In [6], the g-index was formally defined in Z using a functional style, close to how its calculation could be implemented. Here we use a more relational style of specification, arguably more abstract and certainly less easily directly implemented in an imperative programming language:

figure j

Note that the \(\Sigma \) function calculates the sum of all items in a bag and was defined formally in [6].

Other citation indices include the i10-index as used on Google Scholar, indicating the number of publications with ten or more citations [6] and the lesser used “f-index” [28], designed to be fairer in determining researchers with influence across more communities. With a plethora of citation indices, caution should be taken as to their reliability in practice. Encouraging the production of more papers with incremental results can be detrimental to the advancement of scientific knowledge [35].

6 Conclusion

This chapter has presented the collaborative European ESPRIT ProCoS projects and Working Group on Provably Correct Systems of the 1990s and the community that this formed. It considers the framework of a Community of Practice (CoP) in the context of collaboration and influence within such a community through coauthorship. We have also considered citations to individual publications for a particular author. The development of knowledge depends on such communities of researchers, which are created and then transmogrify as needed, depending on the interests of individual researchers interacting in the larger community.

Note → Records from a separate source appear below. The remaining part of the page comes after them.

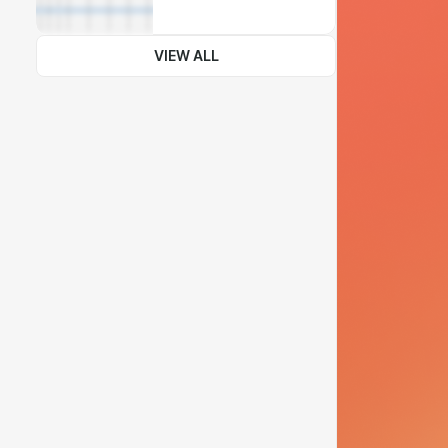
VIEW ALL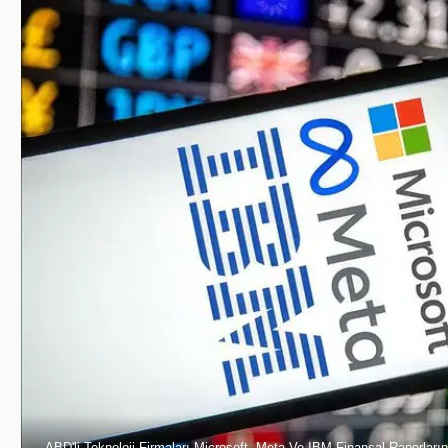
ABD'li Teknoloji Firmaları Microsoft, Meta Ve IBM Finansal Raporların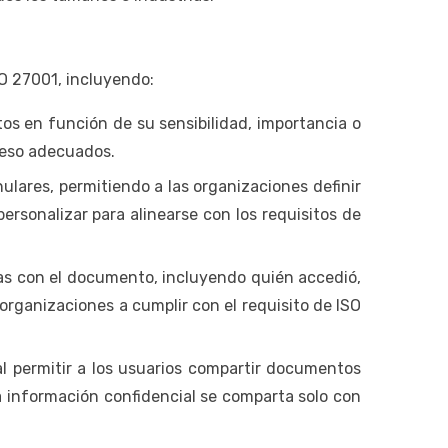
O 27001, incluyendo:
os en función de su sensibilidad, importancia o
ceso adecuados.
lares, permitiendo a las organizaciones definir
ersonalizar para alinearse con los requisitos de
adas con el documento, incluyendo quién accedió,
rganizaciones a cumplir con el requisito de ISO
al permitir a los usuarios compartir documentos
la información confidencial se comparta solo con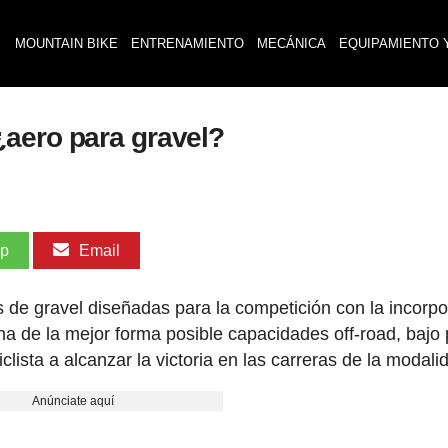
MOUNTAIN BIKE
ENTRENAMIENTO
MECÁNICA
EQUIPAMIENTO 
aero para gravel?
pp
Email
s de gravel diseñadas para la competición con la incorp
a de la mejor forma posible capacidades off-road, bajo
ista a alcanzar la victoria en las carreras de la modali
Anúnciate aquí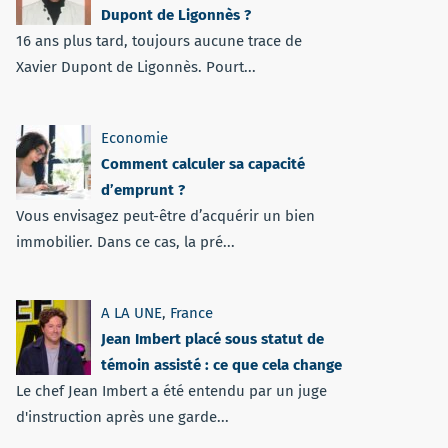
Dupont de Ligonnès ?
16 ans plus tard, toujours aucune trace de
Xavier Dupont de Ligonnès. Pourt...
Economie
Comment calculer sa capacité
d’emprunt ?
Vous envisagez peut-être d’acquérir un bien
immobilier. Dans ce cas, la pré...
A LA UNE
,
France
Jean Imbert placé sous statut de
témoin assisté : ce que cela change
Le chef Jean Imbert a été entendu par un juge
d'instruction après une garde...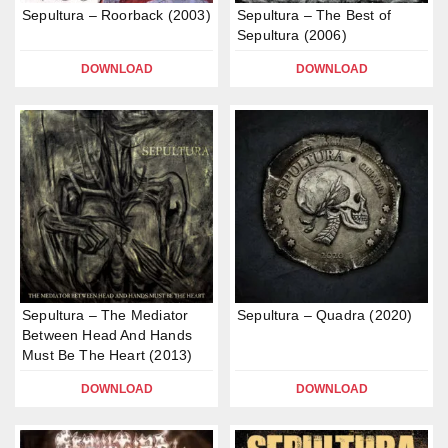
Sepultura – Roorback (2003)
Sepultura – The Best of
Sepultura (2006)
DOWNLOAD
DOWNLOAD
Sepultura – The Mediator
Sepultura – Quadra (2020)
Between Head And Hands
Must Be The Heart (2013)
DOWNLOAD
DOWNLOAD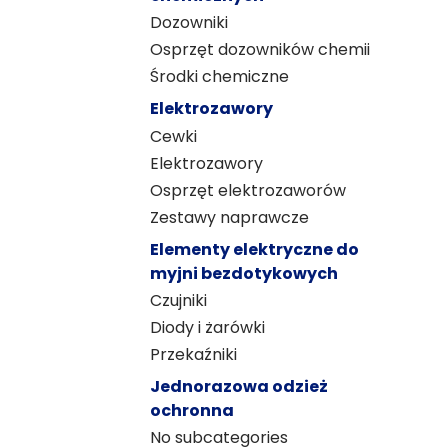
Dozowniki
Osprzęt dozowników chemii
Środki chemiczne
Elektrozawory
Cewki
Elektrozawory
Osprzęt elektrozaworów
Zestawy naprawcze
Elementy elektryczne do
myjni bezdotykowych
Czujniki
Diody i żarówki
Przekaźniki
Jednorazowa odzież
ochronna
No subcategories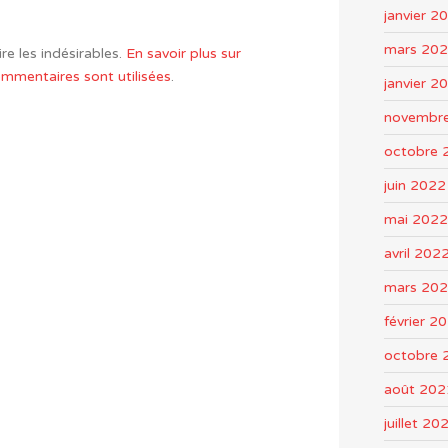
janvier 2
mars 20
re les indésirables.
En savoir plus sur
mentaires sont utilisées
.
janvier 2
novembr
octobre 
juin 2022
mai 2022
avril 202
mars 20
février 2
octobre 
août 202
juillet 20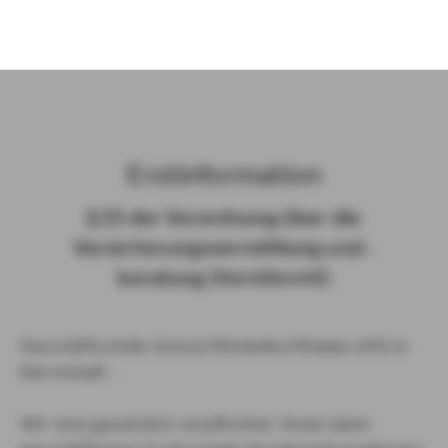
)
Erst­in­for­ma­ti­on
§ 15 der Ver­ord­nung über die
Ver­si­che­rungs­ver­mitt­lung und -​
beratung (Vers­VermV)
Geschäftsstelle Schulz/Woidelko/Wadas oHG in
Darmstadt :
Wir sind gesetzlich verpflichtet, Ihnen beim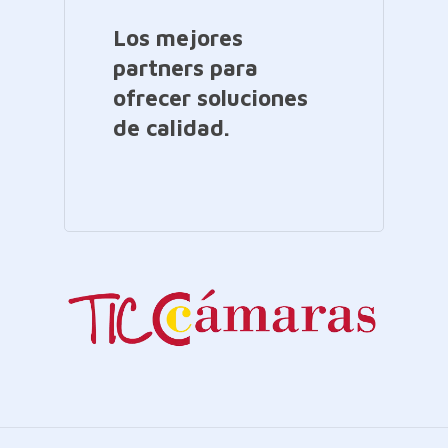
Los mejores
partners para
ofrecer soluciones
de calidad.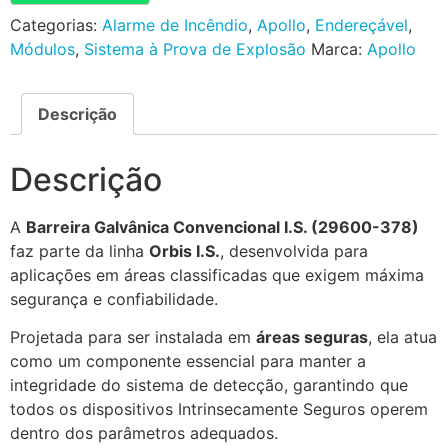
Categorias:
Alarme de Incêndio
,
Apollo
,
Endereçável
,
Módulos
,
Sistema à Prova de Explosão
Marca:
Apollo
Descrição
Descrição
A
Barreira Galvânica Convencional I.S. (29600-378)
faz parte da linha
Orbis I.S.
, desenvolvida para
aplicações em áreas classificadas que exigem máxima
segurança e confiabilidade.
Projetada para ser instalada em
áreas seguras
, ela atua
como um componente essencial para manter a
integridade do sistema de detecção, garantindo que
todos os dispositivos Intrinsecamente Seguros operem
dentro dos parâmetros adequados.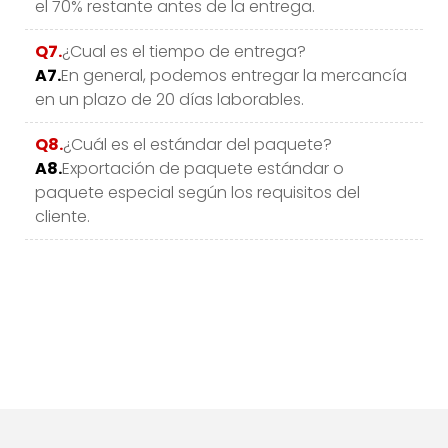
el 70% restante antes de la entrega.
Q7.
¿Cual es el tiempo de entrega?
A7.
En general, podemos entregar la mercancía
en un plazo de 20 días laborables.
Q8.
¿Cuál es el estándar del paquete?
A8.
Exportación de paquete estándar o
paquete especial según los requisitos del
cliente.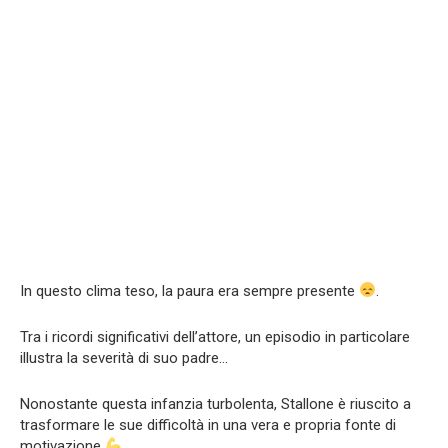
In questo clima teso, la paura era sempre presente
.
Tra i ricordi significativi dell’attore, un episodio in particolare
illustra la severità di suo padre…
Nonostante questa infanzia turbolenta, Stallone è riuscito a
trasformare le sue difficoltà in una vera e propria fonte di
motivazione
.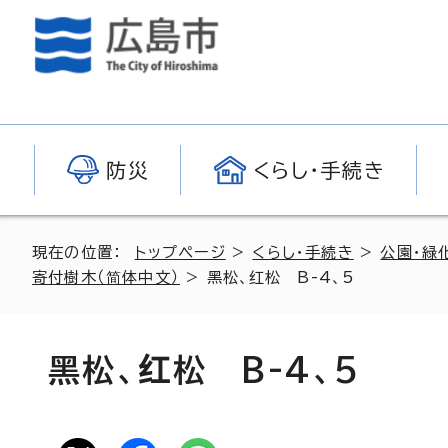
防災
くらし・手続き
現在の位置：
トップページ
>
くらし・手続き
>
公園・緑
寄付樹木（简体中文）
>
黑松、红松 B-4、5
黑松、红松 B-4、5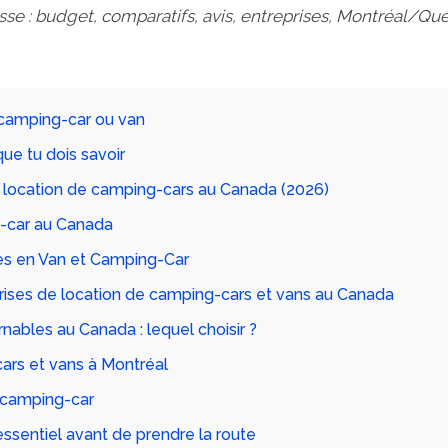
éresse : budget, comparatifs, avis, entreprises, Montréal/Q
 camping-car ou van
que tu dois savoir
e location de camping-cars au Canada (2026)
g-car au Canada
ces en Van et Camping-Car
rises de location de camping-cars et vans au Canada
nables au Canada : lequel choisir ?
ars et vans à Montréal
 camping-car
essentiel avant de prendre la route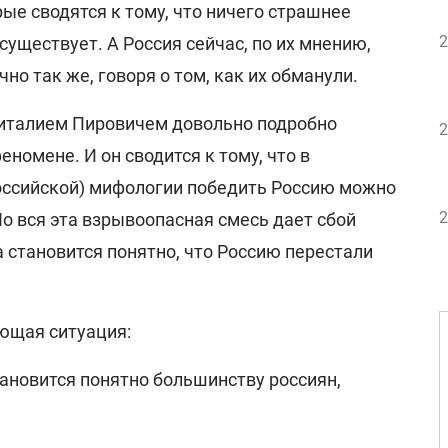
рые сводятся к тому, что ничего страшнее
2
существует. А Россия сейчас, по их мнению,
чно так же, говоря о том, как их обманули.
 Виталием Пировичем довольно подробно
2
номене. И он сводится к тому, что в
оссийской) мифологии победить Россию можно
2
о вся эта взрывоопасная смесь дает сбой
а становится понятно, что Россию перестали
ующая ситуация:
становится понятно большинству россиян,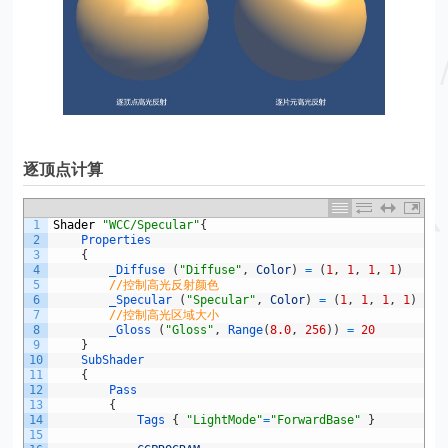
逐顶点计算
1
Shader
"WCC/Specular"
{
2
Properties
3
{
4
_Diffuse
(
"Diffuse"
,
Color
)
=
(
1
,
1
,
1
,
1
)
5
//控制高光反射颜色
6
_Specular
(
"Specular"
,
Color
)
=
(
1
,
1
,
1
,
1
)
7
//控制高光区域大小
8
_Gloss
(
"Gloss"
,
Range
(
8.0
,
256
)
)
=
20
9
}
10
SubShader
11
{
12
Pass
13
{
14
Tags
{
"LightMode"
=
"ForwardBase"
}
15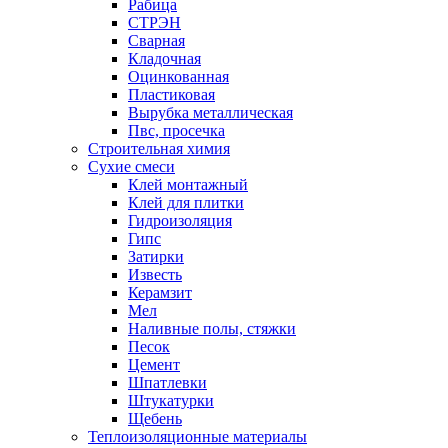
Рабица
СТРЭН
Сварная
Кладочная
Оцинкованная
Пластиковая
Вырубка металлическая
Пвс, просечка
Строительная химия
Сухие смеси
Клей монтажный
Клей для плитки
Гидроизоляция
Гипс
Затирки
Известь
Керамзит
Мел
Наливные полы, стяжки
Песок
Цемент
Шпатлевки
Штукатурки
Щебень
Теплоизоляционные материалы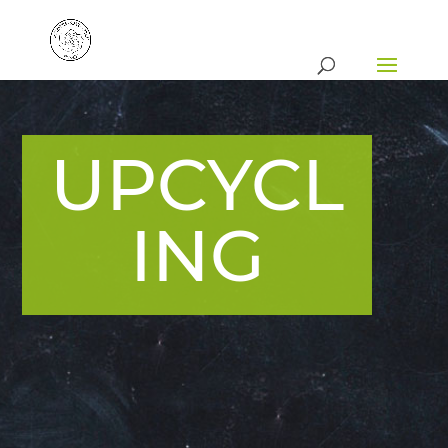
UPCYCL
ING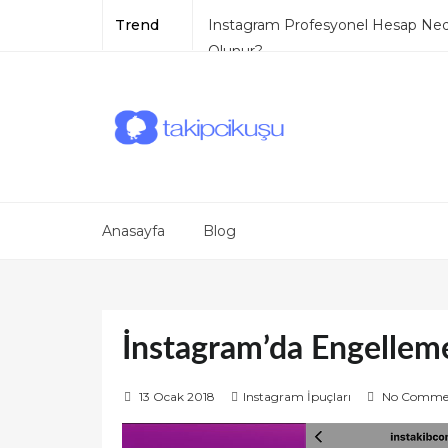
Trend
Instagram Profesyonel Hesap Nedi
Olunur?
Instagram Abonelik Sistemi
Instagram Mesaj Gelmesini Enge
TikTok Mavi Tik
TikTok Pro Hesap
Anasayfa
Blog
İnstagram’da Engellem
P
13 Ocak 2018
Instagram İpuçları
No Comme
o
s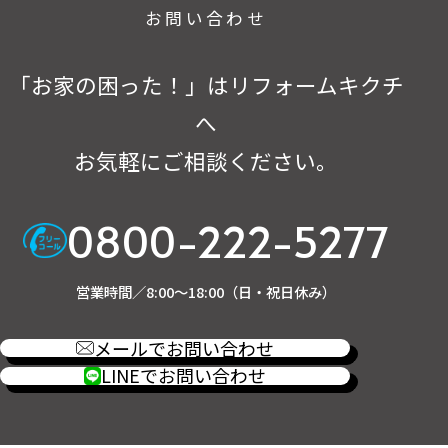
お問い合わせ
「お家の困った！」はリフォームキクチ
へ
お気軽にご相談ください。
0800-222-5277
営業時間／8:00～18:00（日・祝日休み）
メールでお問い合わせ
LINEでお問い合わせ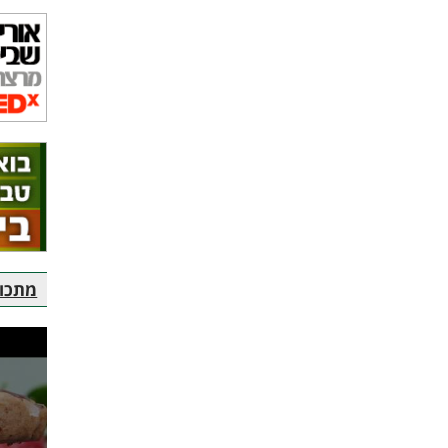
מתכוני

A case study of an individual involved with the ProCoS project has been included with visualization of connections between researchers. Key concepts have been formalized using the Z notation. Further formalizations and considerations of sociological issues within the CoP framework could be considered in more detail in the future.

As well as communities of researchers, this chapter has discussed citation metrics for individual researchers, which have become increasingly widespread. It should be noted that the relevance of these, like most metrics, is a matter of debate and any such measurements should always be treated with caution and interpreted in an appropriate manner. In particular, the citations at any particular point in time are a snapshot with no precise indication of future citations. In addition, general concepts are often not cited as all. Many disciplines have a practice of including “passive” authors that have not directly undertaken the research, perhaps acting as a supervisor or funder instead. These and other issues mean that all citation statistics should be used with caution.

Possible future directions include considering the graphs of relationships between authors and publications more holistically to model movements and influences, but this is beyond the scope of this current chapter.